Diante disso, alguns problemas poderão surgir em virtude da regulamentação dos serviços de caronas pagas, sendo um deles o possível aumento do custo do serviço para os usuários (que tem o baixo custo como um dos principais fatores que atraem o público para essa modalidade), e o declínio dos profissionais que trabalham para as empresas de aplicativos, com o aumento de exigências que não podem ser cumpridas por parte desses, como, por exemplo, a estipulação de uma idade máxima de veículos a serem utilizados para os fins da atividade exercida.
Ante o problema apresentado, sugere-se que a Administração Pública realize mais ainda a audiência pública (meio pelo qual se torna público os atos administrativos), sendo utilizada para ouvir os anseios populares, respondendo a esses e procurando resolver os possíveis problemas ocasionados pela regulamentação dos serviços digitais de transporte particular, além de estimular a participação popular nas audiências, explicando eventuais dúvidas que possam surgir acerca do que está contido na Lei 3.094/2018. Ademais, é de suma importância que a população esteja sempre fiscalizando as mudanças proporcionadas pela supramencionada Lei, em parceria com a Administração, sendo essa responsável por reparar os problemas que porventura venham a surgir em consequência da regulamentação.

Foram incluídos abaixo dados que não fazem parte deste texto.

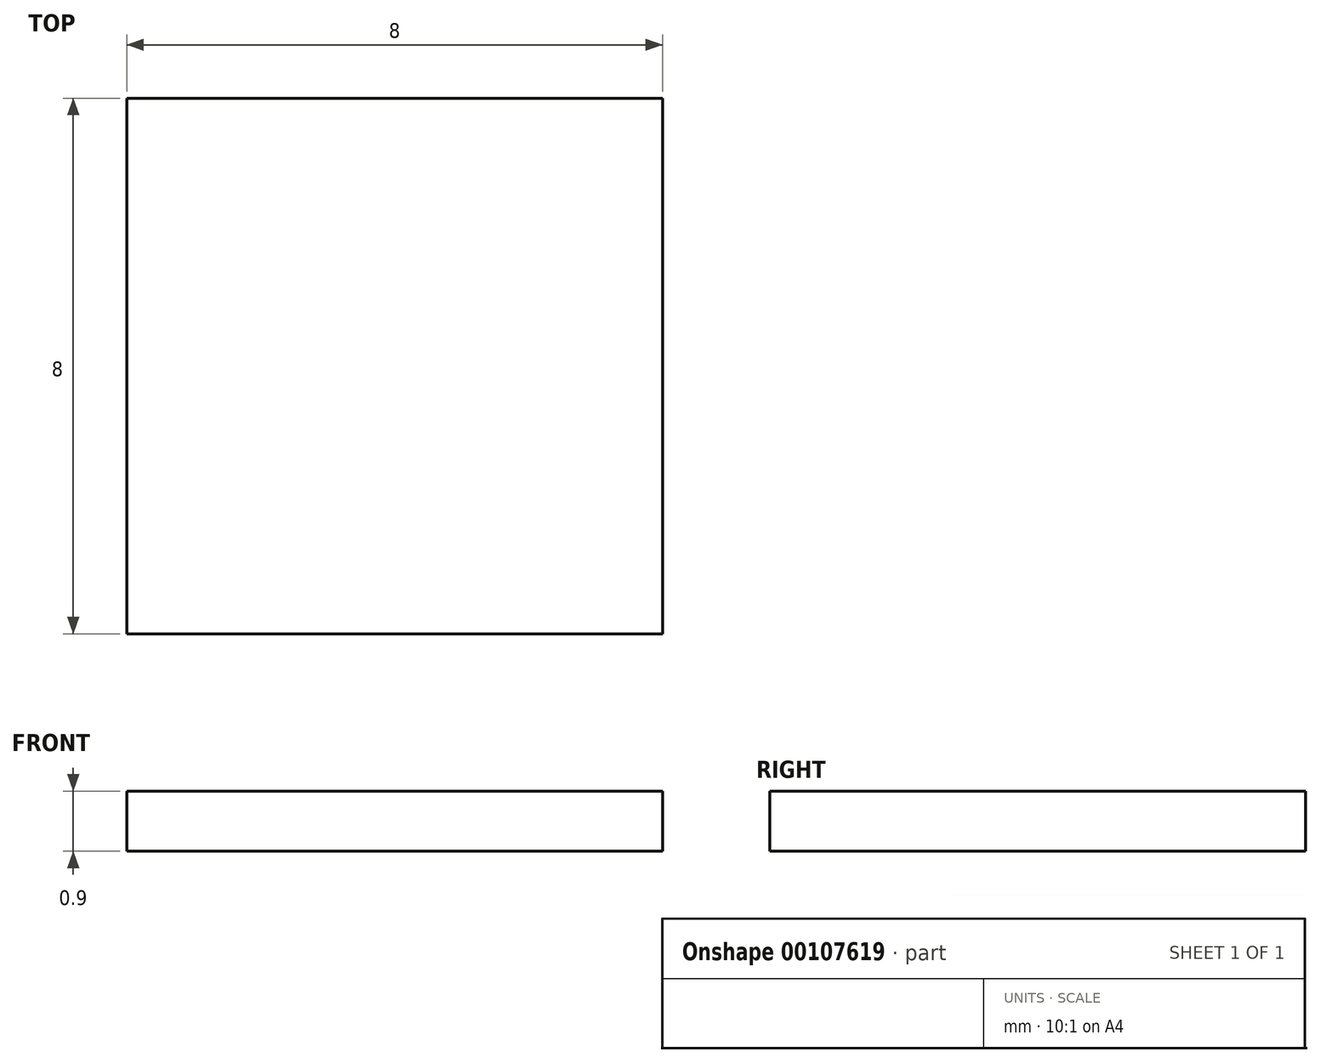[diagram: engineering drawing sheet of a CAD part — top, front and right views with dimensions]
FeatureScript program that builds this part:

Em relação a trabalhos futuros, o presente estudo fornece algumas opções no que diz respeito aos avanços tecnológicos e sua relação com o Direito, bem como papel da Administração Pública frente às atividades decorrentes dessas transformações. Pois, através do estudo em questão, chegamos à conclusão de que o Estado possui um papel imprescindível no tocante à regulamentação de tais atividades, com a finalidade de atender ao interesse público. Com isso, propomos a realização de novos estudos mais aprofundados que explorem mais essa temática, abordando o papel intervencionista do Estado ao limitar as relações privadas.
Portando, a regulamentação dos aplicativos que prestam serviço de transporte individual privado de passageiros está relacionado ao papel que tem a Administração Pública de intervir nas atividades particulares, restringindo-as, a fim de atender aos interesses coletivos, em detrimento de interesses particulares, exercendo, dessa forma, o seu poder de polícia. Esse intervencionismo está relacionado aos princípios da indisponibilidade do interesse público e da supremacia do interesse público, ambos imprescindíveis para Administração Pública, e responsáveis por reger as ações do administrador, devendo sempre fundamentá-las em tais princípios. E, para que essa interferência do Estado não seja prejudicial, entendemos que essa regulamentação deve estar em conformidade com os princípios da livre iniciativa, livre concorrência e liberdade profissional, cabendo à Administração Pública prezar e garantir o cumprimento de tais princípios, e não aviltá-los mediante a imposição de burocracias desnecessárias, gerando consequências negativas tanto aos prestadores desse serviço quanto aos seus usuários.